===== RECORD SET =====

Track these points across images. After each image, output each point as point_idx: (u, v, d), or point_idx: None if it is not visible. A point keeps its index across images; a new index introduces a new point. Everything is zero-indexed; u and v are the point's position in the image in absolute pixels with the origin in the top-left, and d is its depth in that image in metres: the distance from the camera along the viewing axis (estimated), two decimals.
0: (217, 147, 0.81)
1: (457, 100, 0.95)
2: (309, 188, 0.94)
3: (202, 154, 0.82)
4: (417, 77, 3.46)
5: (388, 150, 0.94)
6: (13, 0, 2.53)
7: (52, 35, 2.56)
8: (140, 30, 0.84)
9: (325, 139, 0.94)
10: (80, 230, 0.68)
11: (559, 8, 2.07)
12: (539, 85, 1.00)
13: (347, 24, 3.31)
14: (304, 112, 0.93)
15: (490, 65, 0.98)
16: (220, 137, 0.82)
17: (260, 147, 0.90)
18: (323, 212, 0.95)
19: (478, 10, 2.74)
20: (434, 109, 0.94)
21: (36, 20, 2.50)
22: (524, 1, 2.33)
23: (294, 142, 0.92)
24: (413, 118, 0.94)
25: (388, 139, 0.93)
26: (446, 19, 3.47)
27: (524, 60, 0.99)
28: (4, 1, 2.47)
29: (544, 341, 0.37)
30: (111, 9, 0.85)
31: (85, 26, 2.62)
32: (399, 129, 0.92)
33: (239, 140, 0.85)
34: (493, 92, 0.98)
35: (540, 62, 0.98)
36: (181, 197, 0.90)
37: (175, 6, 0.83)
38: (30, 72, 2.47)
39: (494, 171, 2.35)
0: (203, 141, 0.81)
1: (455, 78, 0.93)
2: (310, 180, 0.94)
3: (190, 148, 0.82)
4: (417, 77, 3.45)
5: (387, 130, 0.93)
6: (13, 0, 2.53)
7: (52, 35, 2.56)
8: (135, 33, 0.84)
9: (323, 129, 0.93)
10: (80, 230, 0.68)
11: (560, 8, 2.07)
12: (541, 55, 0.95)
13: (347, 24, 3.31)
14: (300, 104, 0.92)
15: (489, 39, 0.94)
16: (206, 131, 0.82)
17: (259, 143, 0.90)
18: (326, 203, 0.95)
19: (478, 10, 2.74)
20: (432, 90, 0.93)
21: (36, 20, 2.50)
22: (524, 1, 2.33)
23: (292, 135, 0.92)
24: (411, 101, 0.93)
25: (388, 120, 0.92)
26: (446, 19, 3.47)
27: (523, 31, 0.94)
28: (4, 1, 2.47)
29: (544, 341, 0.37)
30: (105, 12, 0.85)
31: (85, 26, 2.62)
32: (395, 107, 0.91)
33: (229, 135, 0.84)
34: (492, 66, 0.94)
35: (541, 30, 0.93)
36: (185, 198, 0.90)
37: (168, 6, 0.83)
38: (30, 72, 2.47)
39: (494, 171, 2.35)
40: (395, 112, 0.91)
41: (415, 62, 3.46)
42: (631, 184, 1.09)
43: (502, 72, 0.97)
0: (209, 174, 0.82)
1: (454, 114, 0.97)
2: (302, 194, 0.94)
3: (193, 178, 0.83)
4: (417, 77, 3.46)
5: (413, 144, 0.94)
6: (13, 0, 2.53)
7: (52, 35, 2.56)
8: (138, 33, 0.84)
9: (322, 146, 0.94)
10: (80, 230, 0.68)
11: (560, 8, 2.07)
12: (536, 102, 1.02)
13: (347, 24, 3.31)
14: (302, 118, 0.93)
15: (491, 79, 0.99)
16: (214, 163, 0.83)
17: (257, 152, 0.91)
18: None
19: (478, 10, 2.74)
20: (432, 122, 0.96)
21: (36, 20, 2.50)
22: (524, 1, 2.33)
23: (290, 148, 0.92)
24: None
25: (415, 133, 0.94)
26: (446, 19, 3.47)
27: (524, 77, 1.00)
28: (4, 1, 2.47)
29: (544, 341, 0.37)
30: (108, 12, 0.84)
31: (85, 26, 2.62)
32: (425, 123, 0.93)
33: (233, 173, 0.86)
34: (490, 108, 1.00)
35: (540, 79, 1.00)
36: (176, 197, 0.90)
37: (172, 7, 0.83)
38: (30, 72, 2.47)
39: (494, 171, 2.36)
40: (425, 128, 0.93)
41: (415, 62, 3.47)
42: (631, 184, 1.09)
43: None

=====
===== RECORD SET =====

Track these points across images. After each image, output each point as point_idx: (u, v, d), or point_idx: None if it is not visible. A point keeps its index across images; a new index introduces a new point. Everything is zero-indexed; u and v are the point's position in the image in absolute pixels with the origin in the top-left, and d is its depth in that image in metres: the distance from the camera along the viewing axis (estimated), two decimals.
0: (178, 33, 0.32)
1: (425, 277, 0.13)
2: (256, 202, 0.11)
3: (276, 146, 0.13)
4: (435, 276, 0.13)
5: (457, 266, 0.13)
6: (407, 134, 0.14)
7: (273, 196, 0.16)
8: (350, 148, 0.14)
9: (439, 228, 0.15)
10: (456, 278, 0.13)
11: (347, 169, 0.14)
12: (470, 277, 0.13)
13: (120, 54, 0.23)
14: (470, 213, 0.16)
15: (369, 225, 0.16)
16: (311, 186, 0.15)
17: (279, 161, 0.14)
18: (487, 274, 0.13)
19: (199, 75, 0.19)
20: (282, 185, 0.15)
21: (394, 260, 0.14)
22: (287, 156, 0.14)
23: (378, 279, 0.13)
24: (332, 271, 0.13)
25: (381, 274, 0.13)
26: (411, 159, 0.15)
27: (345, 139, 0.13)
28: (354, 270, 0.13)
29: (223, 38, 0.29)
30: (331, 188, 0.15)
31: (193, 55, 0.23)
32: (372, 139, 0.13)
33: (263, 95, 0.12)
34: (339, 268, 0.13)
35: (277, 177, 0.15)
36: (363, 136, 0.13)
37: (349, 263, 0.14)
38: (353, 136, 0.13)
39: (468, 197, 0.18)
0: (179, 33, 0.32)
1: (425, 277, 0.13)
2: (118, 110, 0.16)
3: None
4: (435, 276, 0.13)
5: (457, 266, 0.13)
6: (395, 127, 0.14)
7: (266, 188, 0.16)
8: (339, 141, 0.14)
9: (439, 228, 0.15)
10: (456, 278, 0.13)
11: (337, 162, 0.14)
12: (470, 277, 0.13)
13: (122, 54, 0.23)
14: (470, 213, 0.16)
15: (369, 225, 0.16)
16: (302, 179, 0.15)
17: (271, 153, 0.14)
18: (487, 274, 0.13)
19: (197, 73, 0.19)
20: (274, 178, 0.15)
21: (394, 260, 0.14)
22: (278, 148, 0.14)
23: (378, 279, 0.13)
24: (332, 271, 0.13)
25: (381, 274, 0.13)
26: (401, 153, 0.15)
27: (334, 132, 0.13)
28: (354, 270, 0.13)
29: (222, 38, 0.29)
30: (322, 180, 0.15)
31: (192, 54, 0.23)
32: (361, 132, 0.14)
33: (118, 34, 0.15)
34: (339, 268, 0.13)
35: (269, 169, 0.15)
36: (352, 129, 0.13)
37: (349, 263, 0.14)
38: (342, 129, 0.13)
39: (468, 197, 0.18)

=====
===== RECORD SET =====

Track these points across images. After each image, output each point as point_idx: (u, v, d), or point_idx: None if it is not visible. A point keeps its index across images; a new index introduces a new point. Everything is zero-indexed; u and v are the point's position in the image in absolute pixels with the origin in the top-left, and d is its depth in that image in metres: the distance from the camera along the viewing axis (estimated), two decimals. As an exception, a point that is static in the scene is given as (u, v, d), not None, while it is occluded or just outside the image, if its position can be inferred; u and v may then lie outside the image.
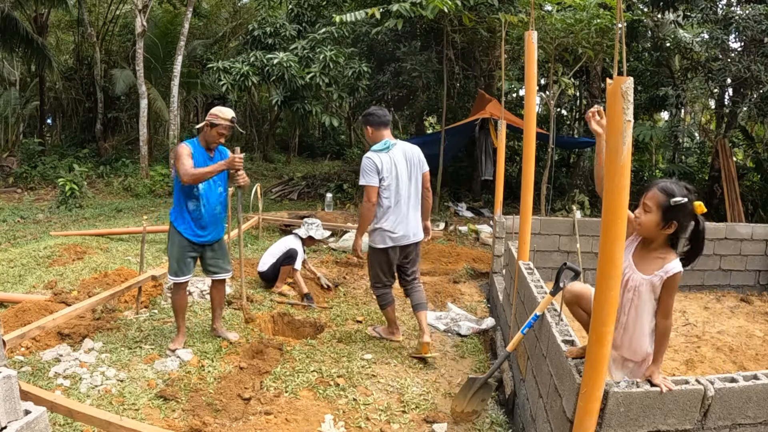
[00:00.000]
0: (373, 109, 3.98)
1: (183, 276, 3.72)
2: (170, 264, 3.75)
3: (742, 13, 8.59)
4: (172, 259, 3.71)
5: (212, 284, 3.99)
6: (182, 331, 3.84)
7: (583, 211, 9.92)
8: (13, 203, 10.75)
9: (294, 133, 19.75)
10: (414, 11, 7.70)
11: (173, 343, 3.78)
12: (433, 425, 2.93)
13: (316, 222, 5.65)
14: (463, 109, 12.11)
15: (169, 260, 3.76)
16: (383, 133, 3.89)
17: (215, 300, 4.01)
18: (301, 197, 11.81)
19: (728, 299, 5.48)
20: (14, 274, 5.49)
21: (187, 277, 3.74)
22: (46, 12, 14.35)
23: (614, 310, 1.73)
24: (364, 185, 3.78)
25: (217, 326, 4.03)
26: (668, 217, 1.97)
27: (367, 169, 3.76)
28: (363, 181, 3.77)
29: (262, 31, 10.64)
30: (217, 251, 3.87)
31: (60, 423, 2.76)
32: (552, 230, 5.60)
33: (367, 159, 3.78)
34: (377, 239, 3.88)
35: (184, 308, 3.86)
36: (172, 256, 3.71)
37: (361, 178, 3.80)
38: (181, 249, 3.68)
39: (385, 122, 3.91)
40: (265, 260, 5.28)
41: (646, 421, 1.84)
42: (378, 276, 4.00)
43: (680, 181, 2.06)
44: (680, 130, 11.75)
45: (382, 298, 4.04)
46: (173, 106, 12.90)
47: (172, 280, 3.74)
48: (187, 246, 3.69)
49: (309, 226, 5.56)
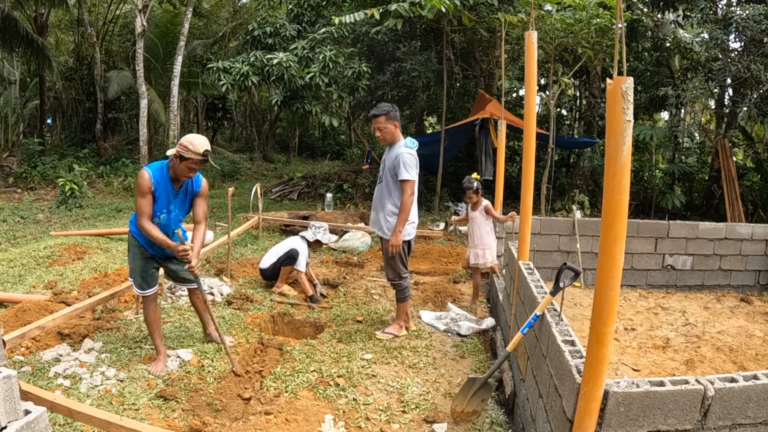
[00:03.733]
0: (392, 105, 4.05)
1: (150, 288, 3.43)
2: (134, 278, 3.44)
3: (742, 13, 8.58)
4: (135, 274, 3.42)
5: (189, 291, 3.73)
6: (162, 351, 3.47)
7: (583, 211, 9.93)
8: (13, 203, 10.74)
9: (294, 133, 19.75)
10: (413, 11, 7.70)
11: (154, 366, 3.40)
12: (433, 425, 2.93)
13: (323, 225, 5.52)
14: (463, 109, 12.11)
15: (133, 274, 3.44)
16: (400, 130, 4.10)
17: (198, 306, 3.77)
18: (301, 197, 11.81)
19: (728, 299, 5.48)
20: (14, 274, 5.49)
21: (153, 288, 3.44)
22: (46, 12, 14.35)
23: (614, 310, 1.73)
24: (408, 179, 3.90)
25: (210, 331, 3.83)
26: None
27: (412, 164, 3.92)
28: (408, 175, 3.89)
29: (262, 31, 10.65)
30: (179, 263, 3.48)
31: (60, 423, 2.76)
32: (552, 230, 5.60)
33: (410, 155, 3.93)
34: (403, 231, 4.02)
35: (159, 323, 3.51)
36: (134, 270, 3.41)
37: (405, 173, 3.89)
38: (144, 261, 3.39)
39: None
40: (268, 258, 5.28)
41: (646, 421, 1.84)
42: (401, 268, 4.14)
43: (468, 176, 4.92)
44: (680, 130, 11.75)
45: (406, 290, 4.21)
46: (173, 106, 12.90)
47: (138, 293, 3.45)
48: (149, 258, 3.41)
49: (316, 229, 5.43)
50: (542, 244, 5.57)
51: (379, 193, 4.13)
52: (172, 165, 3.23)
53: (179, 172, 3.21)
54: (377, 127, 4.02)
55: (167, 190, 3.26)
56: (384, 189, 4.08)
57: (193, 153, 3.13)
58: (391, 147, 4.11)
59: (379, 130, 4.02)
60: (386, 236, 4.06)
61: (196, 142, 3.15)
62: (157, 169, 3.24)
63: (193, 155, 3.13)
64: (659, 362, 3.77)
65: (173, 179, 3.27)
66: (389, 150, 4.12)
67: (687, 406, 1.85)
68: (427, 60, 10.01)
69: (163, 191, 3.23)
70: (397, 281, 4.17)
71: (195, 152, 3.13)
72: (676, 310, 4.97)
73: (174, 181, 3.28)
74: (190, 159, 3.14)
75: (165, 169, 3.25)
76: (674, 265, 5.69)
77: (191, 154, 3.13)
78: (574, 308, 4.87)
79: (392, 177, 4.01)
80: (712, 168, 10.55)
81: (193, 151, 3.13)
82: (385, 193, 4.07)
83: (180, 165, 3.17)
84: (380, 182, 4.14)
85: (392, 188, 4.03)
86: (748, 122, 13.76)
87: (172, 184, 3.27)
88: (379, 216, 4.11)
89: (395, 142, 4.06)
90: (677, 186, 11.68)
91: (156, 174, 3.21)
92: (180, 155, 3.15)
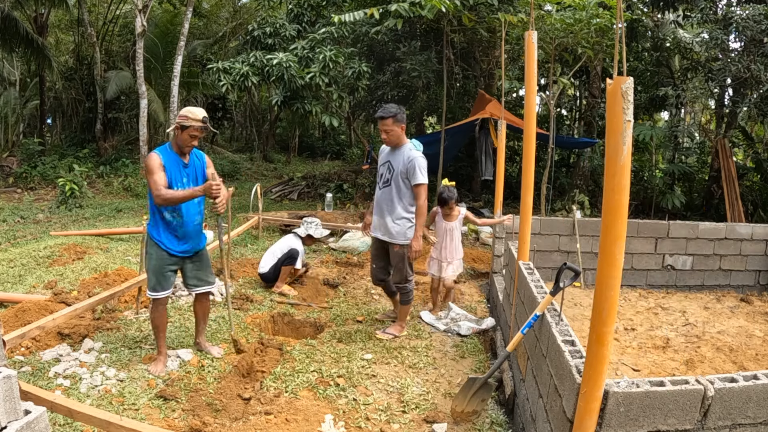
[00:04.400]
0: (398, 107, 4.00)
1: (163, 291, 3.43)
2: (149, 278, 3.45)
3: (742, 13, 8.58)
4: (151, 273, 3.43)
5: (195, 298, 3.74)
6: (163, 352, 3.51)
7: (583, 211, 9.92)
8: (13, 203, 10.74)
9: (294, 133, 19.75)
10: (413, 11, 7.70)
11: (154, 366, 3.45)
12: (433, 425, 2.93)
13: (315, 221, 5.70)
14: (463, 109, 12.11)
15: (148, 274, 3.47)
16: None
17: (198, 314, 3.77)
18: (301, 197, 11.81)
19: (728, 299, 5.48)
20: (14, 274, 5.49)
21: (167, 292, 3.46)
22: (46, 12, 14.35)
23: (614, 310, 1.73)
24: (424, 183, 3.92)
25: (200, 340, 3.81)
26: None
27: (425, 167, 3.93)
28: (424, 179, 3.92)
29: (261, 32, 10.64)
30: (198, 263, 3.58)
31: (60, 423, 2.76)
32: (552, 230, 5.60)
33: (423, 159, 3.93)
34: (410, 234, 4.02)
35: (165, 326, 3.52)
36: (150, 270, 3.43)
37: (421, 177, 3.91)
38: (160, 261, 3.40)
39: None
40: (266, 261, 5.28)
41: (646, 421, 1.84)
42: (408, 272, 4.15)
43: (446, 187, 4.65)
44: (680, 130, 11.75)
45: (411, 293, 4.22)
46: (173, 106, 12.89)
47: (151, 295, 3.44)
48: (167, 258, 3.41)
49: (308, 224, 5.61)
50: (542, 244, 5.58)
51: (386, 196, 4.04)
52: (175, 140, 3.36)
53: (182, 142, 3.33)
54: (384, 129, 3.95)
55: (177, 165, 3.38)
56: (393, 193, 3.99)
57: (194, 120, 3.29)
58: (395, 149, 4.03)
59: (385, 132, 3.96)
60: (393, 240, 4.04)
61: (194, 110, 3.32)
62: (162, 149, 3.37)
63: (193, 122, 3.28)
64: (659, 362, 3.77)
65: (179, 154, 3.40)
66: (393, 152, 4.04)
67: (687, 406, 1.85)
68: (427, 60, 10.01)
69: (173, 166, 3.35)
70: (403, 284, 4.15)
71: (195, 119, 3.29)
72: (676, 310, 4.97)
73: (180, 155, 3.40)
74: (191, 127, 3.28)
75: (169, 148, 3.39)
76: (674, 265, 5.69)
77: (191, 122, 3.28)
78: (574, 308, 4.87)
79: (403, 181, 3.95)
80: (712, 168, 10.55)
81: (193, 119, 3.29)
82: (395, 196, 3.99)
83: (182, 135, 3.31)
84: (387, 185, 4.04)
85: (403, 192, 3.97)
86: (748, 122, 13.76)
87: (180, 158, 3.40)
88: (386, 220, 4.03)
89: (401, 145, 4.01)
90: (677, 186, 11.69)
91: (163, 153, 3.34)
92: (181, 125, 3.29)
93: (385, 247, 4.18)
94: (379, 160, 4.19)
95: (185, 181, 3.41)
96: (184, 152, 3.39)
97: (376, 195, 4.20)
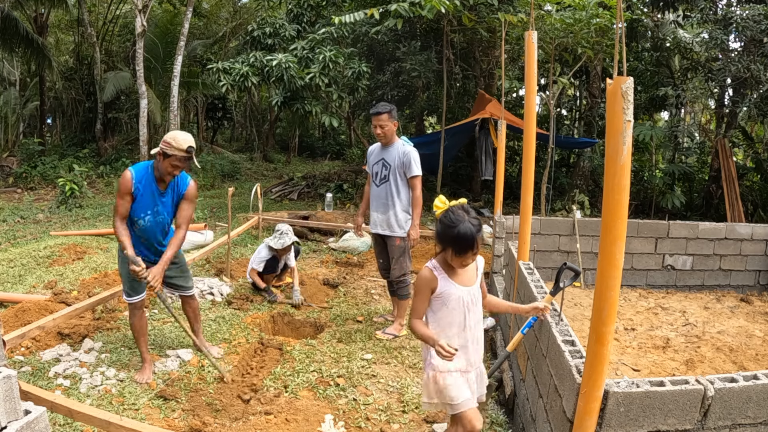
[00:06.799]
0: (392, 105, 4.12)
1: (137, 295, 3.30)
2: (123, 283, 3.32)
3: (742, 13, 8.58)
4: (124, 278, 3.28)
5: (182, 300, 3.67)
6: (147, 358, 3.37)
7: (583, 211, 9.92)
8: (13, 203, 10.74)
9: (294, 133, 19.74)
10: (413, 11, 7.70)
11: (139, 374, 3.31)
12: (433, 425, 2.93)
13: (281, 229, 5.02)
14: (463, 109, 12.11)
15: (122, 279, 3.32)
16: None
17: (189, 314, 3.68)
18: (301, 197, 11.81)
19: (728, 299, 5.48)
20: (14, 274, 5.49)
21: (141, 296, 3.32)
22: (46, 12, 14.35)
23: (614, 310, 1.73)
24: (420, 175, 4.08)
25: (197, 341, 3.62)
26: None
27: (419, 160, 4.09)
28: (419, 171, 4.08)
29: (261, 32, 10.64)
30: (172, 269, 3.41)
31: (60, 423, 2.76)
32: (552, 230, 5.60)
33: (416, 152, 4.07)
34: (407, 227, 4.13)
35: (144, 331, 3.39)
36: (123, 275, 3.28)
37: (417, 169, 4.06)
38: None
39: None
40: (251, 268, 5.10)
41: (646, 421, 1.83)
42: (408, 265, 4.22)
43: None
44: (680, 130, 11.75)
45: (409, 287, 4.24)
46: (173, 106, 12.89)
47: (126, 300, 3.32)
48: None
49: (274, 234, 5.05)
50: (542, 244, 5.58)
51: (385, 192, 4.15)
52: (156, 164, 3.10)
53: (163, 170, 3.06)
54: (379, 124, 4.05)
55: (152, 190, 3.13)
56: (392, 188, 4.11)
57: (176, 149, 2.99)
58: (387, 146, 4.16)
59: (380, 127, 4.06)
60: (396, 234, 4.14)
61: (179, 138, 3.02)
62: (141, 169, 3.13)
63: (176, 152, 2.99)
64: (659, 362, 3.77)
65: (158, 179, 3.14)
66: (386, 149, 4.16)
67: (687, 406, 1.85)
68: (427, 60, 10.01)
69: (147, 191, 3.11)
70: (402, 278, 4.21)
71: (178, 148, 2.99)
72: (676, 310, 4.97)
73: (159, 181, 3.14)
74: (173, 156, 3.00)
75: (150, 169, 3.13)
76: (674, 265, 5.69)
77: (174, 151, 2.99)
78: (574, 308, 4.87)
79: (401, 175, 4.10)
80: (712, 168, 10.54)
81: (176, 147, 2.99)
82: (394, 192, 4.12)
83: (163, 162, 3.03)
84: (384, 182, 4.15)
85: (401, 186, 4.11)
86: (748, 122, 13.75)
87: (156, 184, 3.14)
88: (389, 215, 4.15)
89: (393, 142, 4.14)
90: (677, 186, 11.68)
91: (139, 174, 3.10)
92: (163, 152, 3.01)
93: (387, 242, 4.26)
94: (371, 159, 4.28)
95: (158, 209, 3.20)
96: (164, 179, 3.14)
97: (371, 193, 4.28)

=====

→ **PROBLEM**
Starting at the line that contains "13: (316, 222, 5.65)" and stopping after the line that contains "49: (309, 226, 5.56)", write out every line exactly as it appears above, and no other line.

→ **RESULT OF THIS EXERCISE**
13: (316, 222, 5.65)
14: (463, 109, 12.11)
15: (169, 260, 3.76)
16: (383, 133, 3.89)
17: (215, 300, 4.01)
18: (301, 197, 11.81)
19: (728, 299, 5.48)
20: (14, 274, 5.49)
21: (187, 277, 3.74)
22: (46, 12, 14.35)
23: (614, 310, 1.73)
24: (364, 185, 3.78)
25: (217, 326, 4.03)
26: (668, 217, 1.97)
27: (367, 169, 3.76)
28: (363, 181, 3.77)
29: (262, 31, 10.64)
30: (217, 251, 3.87)
31: (60, 423, 2.76)
32: (552, 230, 5.60)
33: (367, 159, 3.78)
34: (377, 239, 3.88)
35: (184, 308, 3.86)
36: (172, 256, 3.71)
37: (361, 178, 3.80)
38: (181, 249, 3.68)
39: (385, 122, 3.91)
40: (265, 260, 5.28)
41: (646, 421, 1.84)
42: (378, 276, 4.00)
43: (680, 181, 2.06)
44: (680, 130, 11.75)
45: (382, 298, 4.04)
46: (173, 106, 12.90)
47: (172, 280, 3.74)
48: (187, 246, 3.69)
49: (309, 226, 5.56)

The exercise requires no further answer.